Old ways of thinking and being have been slowed down and disrupted over the last several years. This forced many to slow down and experience what was really happening. Along with this came the awkward transition into new ways of seeing, being and becoming. I often felt like a baby doe newly walking and seeing the world for the first time through new eyes. As new changes occurred they entered a period of consolidation.
As time progressed these changes and transitions began the process of integration; a sort of ‘becoming.’ The ground became more solid in places it was rocky; the courage to stand firm in one’s own became more familiar; the ability to find greater reciprocity in the face of discomfort became more available. This all contributed to greater wholeness and balance.
As I enter into a new cycle of becoming and being engaged, with the anticipation of yet another new cycle of becoming and being married this year, I hold many of these pieces in mind. I ask humbly that I may have the awareness to pull from these resources in the places I get stuck, learn to integrate these resources at greater frequency, and offer as a source of safety, security and comfort to myself, my loving partner and our partnership in engagement and marriage.
“Coming together is the beginning. Staying together is progress. Working together is success.” ~ Henry Ford
1. De-escalate: Slow Down the Process (in the cycle)
Slowing down the process in any part of life can help us identify what is actually happening. It can give us time to think about what we are experiencing, how we are experiencing it, and why we are experiencing it the way we are. Through this we can see many perspectives. Slowing down the process minimizes the compulsion to react, and gives us a choice to respond in a new way. Sometimes we choose to slow down a process, sometimes we are forced to, and sadly often times we let it run rampant at the expense of eventual destruction.
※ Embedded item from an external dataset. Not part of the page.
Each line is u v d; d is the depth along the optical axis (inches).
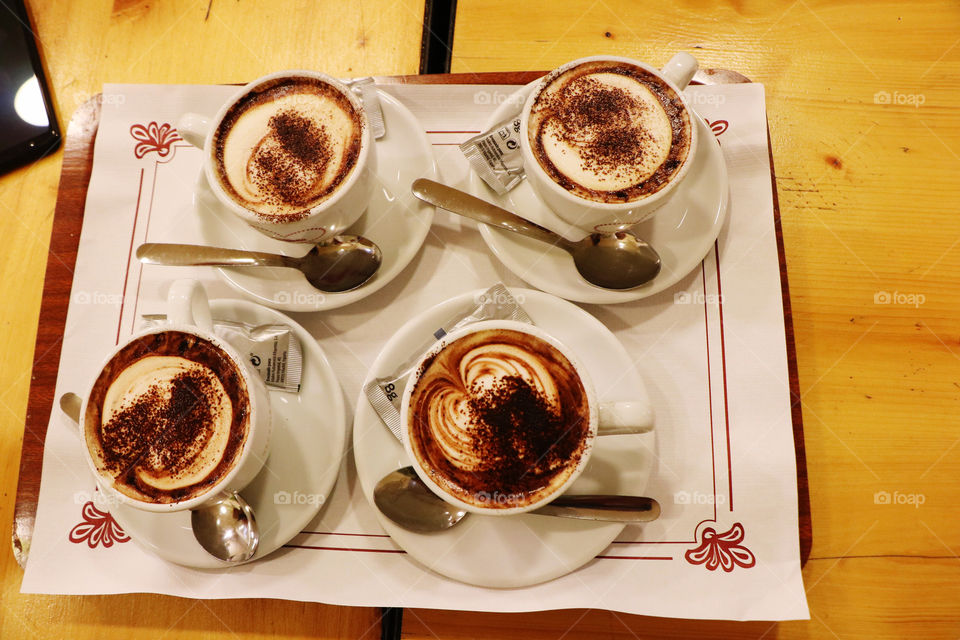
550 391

2. Change Interactional Positions: Begin a New Cycle of Interaction
Once a process has been slowed down, there is room to identify what is calling for change in a cycle. Part of this process involves connecting with the part of one’s self that compels a behavior that may be contributing to the cycle. When this part of one’s self can be met with authentic understanding, and a compassionate response, a new experience can occur. This new experience begins the process of re-patterning negative interactional cycles into positive ones.
3. Consolidation and Integration: Solidifying New Patterns in the Cycle
Once a positive experience has occurred that had otherwise been negative, the old cycle has been successfully interrupted. New challenges can arise where old patterns would have emerged, but the positive experience has primed us for a different outcome and response. This process rewires the neuropathways in the brain and creates new patterns of interaction with the world. We can now meet tougher challenges with greater ease and confidence. We have completed an instance in a cycle and created a new one. A new cycle is essentially born, and greater wholeness has been instilled.
“May all beings be peaceful. May all beings be happy. May all beings be safe. May all beings awaken to the light of their true nature. May all beings be free- and may all that we do contribute to the highest good of all beings.”